[DATA PROVIDED — start]

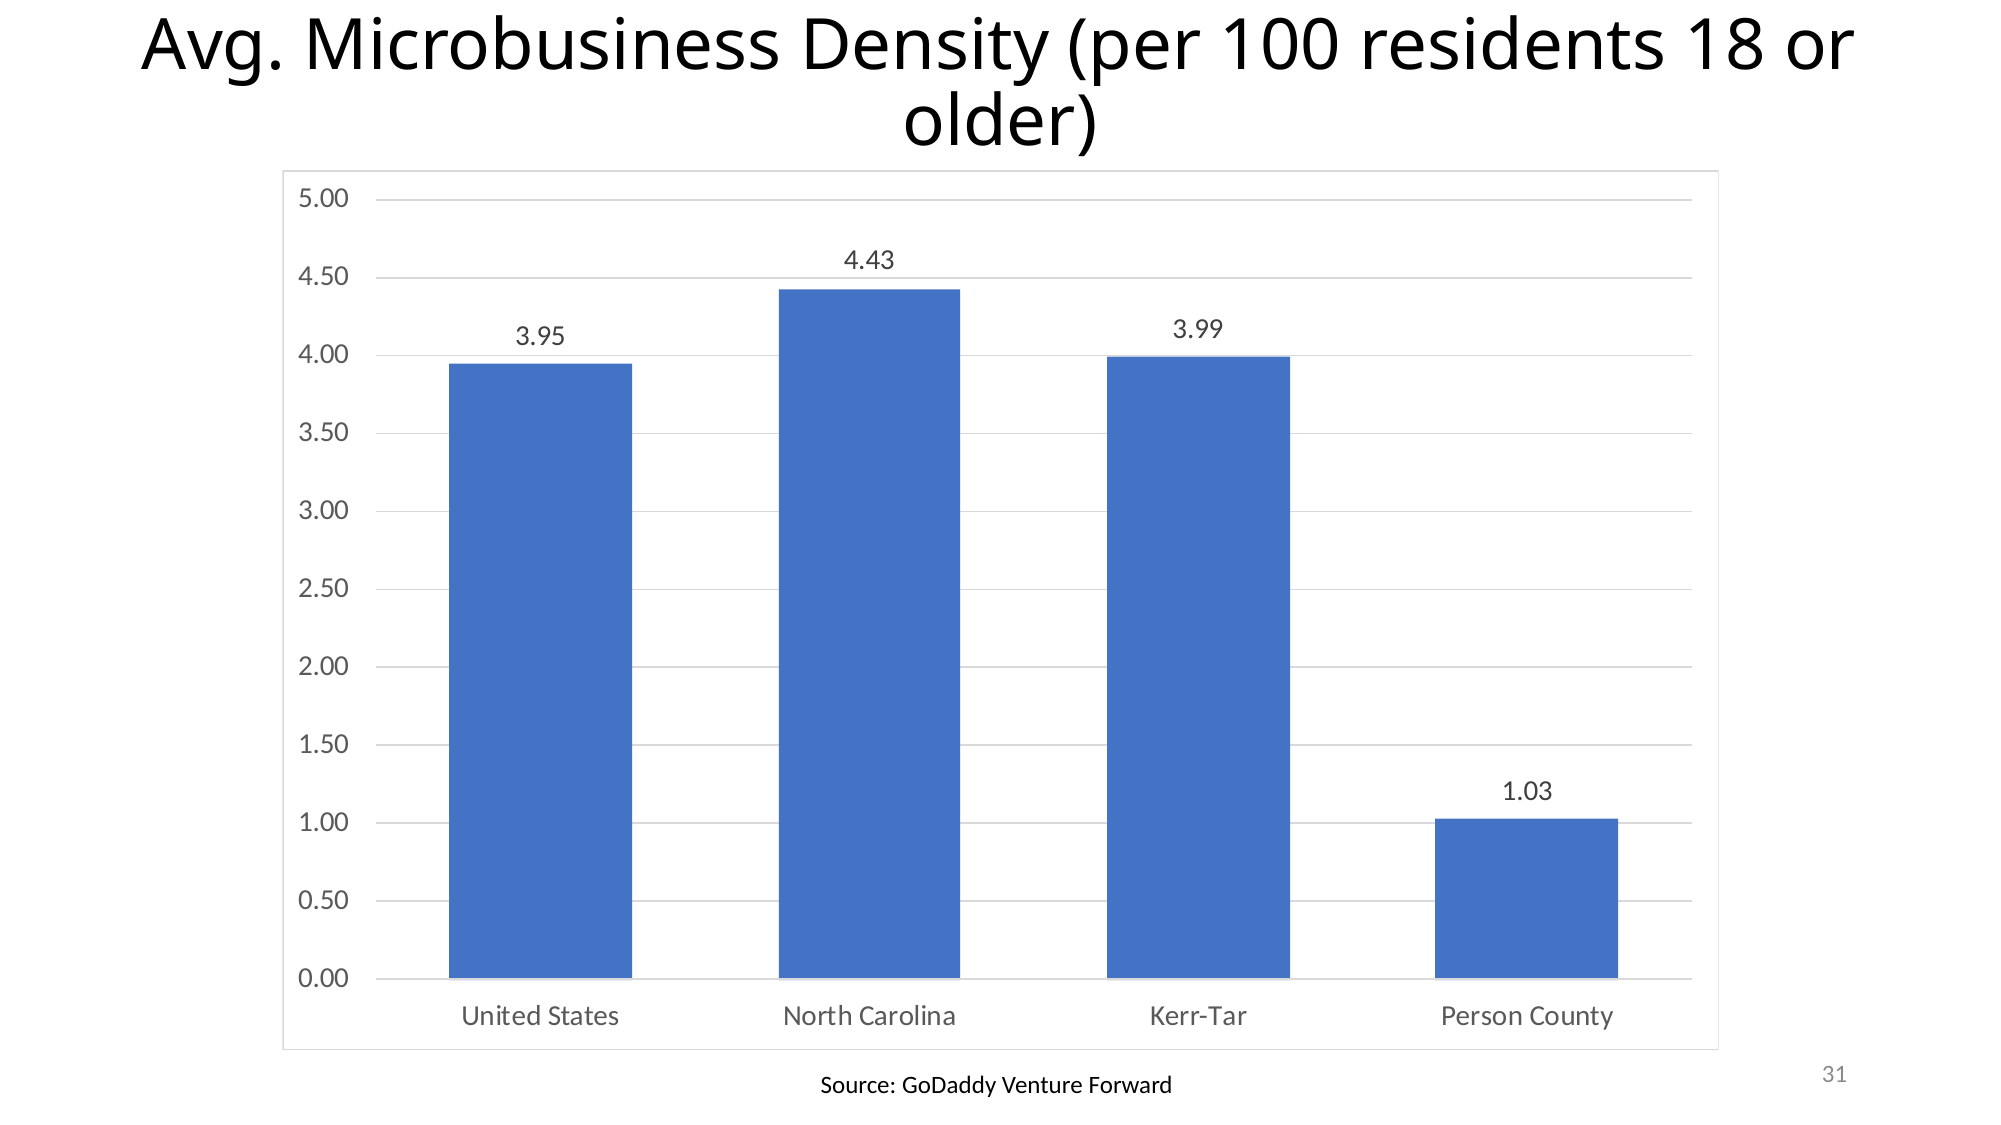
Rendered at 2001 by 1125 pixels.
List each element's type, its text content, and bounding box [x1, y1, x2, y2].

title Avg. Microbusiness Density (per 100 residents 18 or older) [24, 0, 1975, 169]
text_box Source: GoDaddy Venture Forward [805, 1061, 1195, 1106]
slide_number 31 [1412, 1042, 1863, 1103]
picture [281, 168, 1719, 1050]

[DATA PROVIDED — finish]
[DATA PROVIDED — start]

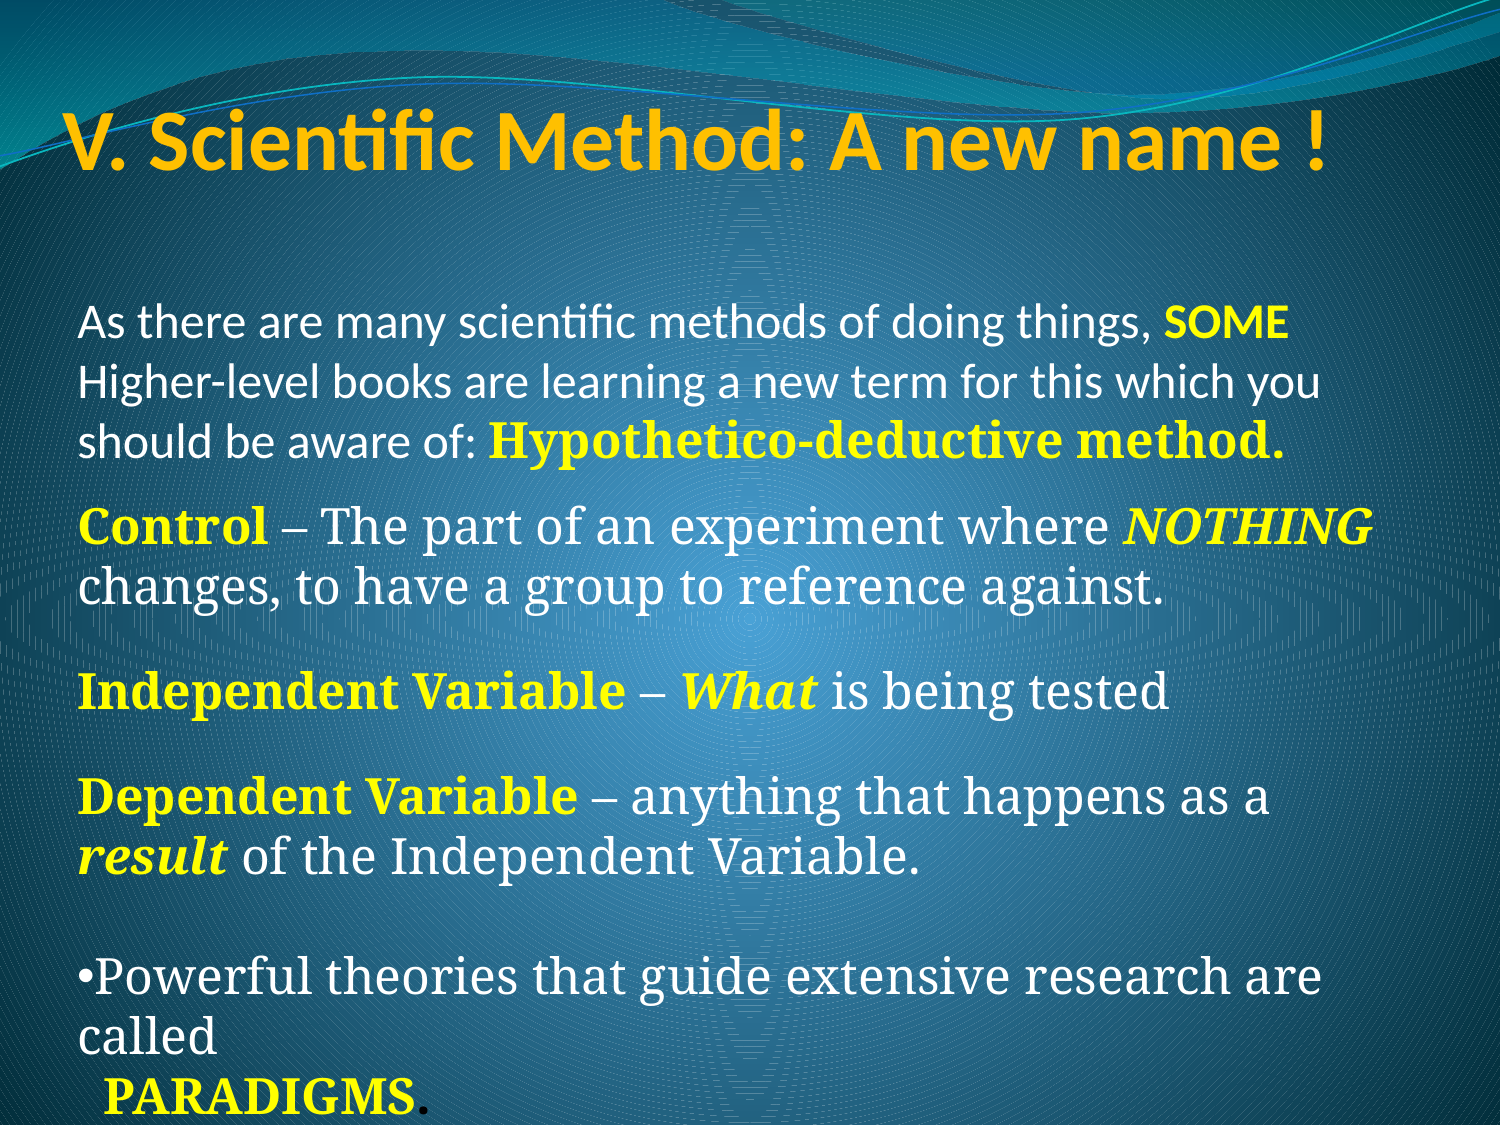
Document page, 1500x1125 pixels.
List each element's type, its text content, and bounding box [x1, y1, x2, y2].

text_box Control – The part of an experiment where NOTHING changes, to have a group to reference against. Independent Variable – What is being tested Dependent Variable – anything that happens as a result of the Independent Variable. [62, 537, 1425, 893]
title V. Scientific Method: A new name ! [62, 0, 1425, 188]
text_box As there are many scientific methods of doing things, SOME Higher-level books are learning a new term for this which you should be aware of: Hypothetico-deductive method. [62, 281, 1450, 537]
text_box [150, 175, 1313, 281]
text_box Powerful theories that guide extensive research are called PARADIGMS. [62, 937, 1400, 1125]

[DATA PROVIDED — finish]
[DATA PROVIDED — start]

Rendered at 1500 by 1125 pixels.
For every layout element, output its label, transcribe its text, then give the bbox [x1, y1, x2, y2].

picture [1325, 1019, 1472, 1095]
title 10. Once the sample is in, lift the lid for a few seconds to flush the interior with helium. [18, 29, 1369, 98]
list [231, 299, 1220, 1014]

[DATA PROVIDED — finish]

WHAT YOU WILL DO:
Copy all lines from the data that hold the word "Rendered".

RESPONSE BOX:
Rendered at 2001 by 1125 pixels.
Rendered at 1500 by 1125 pixels.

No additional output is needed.